- _Records to use_

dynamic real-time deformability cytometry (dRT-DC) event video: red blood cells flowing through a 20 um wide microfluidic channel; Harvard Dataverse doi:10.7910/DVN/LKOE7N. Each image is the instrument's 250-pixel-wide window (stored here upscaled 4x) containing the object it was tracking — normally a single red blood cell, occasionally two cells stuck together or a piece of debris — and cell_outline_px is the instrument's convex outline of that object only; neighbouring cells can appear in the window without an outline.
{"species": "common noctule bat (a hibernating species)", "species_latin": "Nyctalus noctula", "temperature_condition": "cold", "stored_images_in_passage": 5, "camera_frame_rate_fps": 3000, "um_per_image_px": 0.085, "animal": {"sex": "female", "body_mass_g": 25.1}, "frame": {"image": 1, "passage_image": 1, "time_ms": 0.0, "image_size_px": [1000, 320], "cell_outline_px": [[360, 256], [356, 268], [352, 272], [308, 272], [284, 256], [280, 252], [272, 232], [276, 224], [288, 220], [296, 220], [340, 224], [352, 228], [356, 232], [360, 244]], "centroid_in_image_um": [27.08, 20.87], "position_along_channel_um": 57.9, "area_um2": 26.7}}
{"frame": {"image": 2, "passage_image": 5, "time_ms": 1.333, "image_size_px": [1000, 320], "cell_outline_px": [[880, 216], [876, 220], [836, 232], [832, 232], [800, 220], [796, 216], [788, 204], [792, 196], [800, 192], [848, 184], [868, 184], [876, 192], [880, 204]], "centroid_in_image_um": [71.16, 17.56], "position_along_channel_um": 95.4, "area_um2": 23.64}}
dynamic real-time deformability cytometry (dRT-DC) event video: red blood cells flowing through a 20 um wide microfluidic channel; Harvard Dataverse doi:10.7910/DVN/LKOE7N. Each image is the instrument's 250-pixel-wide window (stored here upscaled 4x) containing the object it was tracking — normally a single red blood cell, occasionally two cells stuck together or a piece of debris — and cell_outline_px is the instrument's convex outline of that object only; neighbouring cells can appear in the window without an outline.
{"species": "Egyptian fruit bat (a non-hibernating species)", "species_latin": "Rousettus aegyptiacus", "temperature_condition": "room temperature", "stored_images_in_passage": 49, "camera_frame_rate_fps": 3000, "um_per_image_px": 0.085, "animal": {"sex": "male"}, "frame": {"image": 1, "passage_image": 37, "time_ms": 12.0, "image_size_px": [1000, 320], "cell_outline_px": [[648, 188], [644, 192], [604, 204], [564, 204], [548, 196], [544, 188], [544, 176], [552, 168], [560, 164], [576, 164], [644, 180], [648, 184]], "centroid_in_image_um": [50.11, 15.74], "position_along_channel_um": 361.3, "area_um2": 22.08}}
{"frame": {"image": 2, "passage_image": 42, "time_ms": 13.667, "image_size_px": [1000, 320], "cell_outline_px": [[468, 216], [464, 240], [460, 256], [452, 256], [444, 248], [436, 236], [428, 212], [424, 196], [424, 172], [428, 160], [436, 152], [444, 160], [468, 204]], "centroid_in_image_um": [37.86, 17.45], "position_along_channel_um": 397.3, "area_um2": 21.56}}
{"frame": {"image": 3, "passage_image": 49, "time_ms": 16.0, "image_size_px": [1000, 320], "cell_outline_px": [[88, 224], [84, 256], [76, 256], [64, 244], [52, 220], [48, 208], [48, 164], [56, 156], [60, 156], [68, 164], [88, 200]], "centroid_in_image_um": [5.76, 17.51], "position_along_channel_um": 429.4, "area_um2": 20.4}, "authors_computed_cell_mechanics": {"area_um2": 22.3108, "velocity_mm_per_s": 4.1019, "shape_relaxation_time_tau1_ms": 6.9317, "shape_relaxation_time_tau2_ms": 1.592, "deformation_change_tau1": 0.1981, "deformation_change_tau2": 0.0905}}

- _Written task_
Return every line exactly.

- _Answer to this exercise_
dynamic real-time deformability cytometry (dRT-DC) event video: red blood cells flowing through a 20 um wide microfluidic channel; Harvard Dataverse doi:10.7910/DVN/LKOE7N. Each image is the instrument's 250-pixel-wide window (stored here upscaled 4x) containing the object it was tracking — normally a single red blood cell, occasionally two cells stuck together or a piece of debris — and cell_outline_px is the instrument's convex outline of that object only; neighbouring cells can appear in the window without an outline.
{"species": "common noctule bat (a hibernating species)", "species_latin": "Nyctalus noctula", "temperature_condition": "cold", "stored_images_in_passage": 5, "camera_frame_rate_fps": 3000, "um_per_image_px": 0.085, "animal": {"sex": "female", "body_mass_g": 25.1}, "frame": {"image": 1, "passage_image": 1, "time_ms": 0.0, "image_size_px": [1000, 320], "cell_outline_px": [[360, 256], [356, 268], [352, 272], [308, 272], [284, 256], [280, 252], [272, 232], [276, 224], [288, 220], [296, 220], [340, 224], [352, 228], [356, 232], [360, 244]], "centroid_in_image_um": [27.08, 20.87], "position_along_channel_um": 57.9, "area_um2": 26.7}}
{"frame": {"image": 2, "passage_image": 5, "time_ms": 1.333, "image_size_px": [1000, 320], "cell_outline_px": [[880, 216], [876, 220], [836, 232], [832, 232], [800, 220], [796, 216], [788, 204], [792, 196], [800, 192], [848, 184], [868, 184], [876, 192], [880, 204]], "centroid_in_image_um": [71.16, 17.56], "position_along_channel_um": 95.4, "area_um2": 23.64}}
dynamic real-time deformability cytometry (dRT-DC) event video: red blood cells flowing through a 20 um wide microfluidic channel; Harvard Dataverse doi:10.7910/DVN/LKOE7N. Each image is the instrument's 250-pixel-wide window (stored here upscaled 4x) containing the object it was tracking — normally a single red blood cell, occasionally two cells stuck together or a piece of debris — and cell_outline_px is the instrument's convex outline of that object only; neighbouring cells can appear in the window without an outline.
{"species": "Egyptian fruit bat (a non-hibernating species)", "species_latin": "Rousettus aegyptiacus", "temperature_condition": "room temperature", "stored_images_in_passage": 49, "camera_frame_rate_fps": 3000, "um_per_image_px": 0.085, "animal": {"sex": "male"}, "frame": {"image": 1, "passage_image": 37, "time_ms": 12.0, "image_size_px": [1000, 320], "cell_outline_px": [[648, 188], [644, 192], [604, 204], [564, 204], [548, 196], [544, 188], [544, 176], [552, 168], [560, 164], [576, 164], [644, 180], [648, 184]], "centroid_in_image_um": [50.11, 15.74], "position_along_channel_um": 361.3, "area_um2": 22.08}}
{"frame": {"image": 2, "passage_image": 42, "time_ms": 13.667, "image_size_px": [1000, 320], "cell_outline_px": [[468, 216], [464, 240], [460, 256], [452, 256], [444, 248], [436, 236], [428, 212], [424, 196], [424, 172], [428, 160], [436, 152], [444, 160], [468, 204]], "centroid_in_image_um": [37.86, 17.45], "position_along_channel_um": 397.3, "area_um2": 21.56}}
{"frame": {"image": 3, "passage_image": 49, "time_ms": 16.0, "image_size_px": [1000, 320], "cell_outline_px": [[88, 224], [84, 256], [76, 256], [64, 244], [52, 220], [48, 208], [48, 164], [56, 156], [60, 156], [68, 164], [88, 200]], "centroid_in_image_um": [5.76, 17.51], "position_along_channel_um": 429.4, "area_um2": 20.4}, "authors_computed_cell_mechanics": {"area_um2": 22.3108, "velocity_mm_per_s": 4.1019, "shape_relaxation_time_tau1_ms": 6.9317, "shape_relaxation_time_tau2_ms": 1.592, "deformation_change_tau1": 0.1981, "deformation_change_tau2": 0.0905}}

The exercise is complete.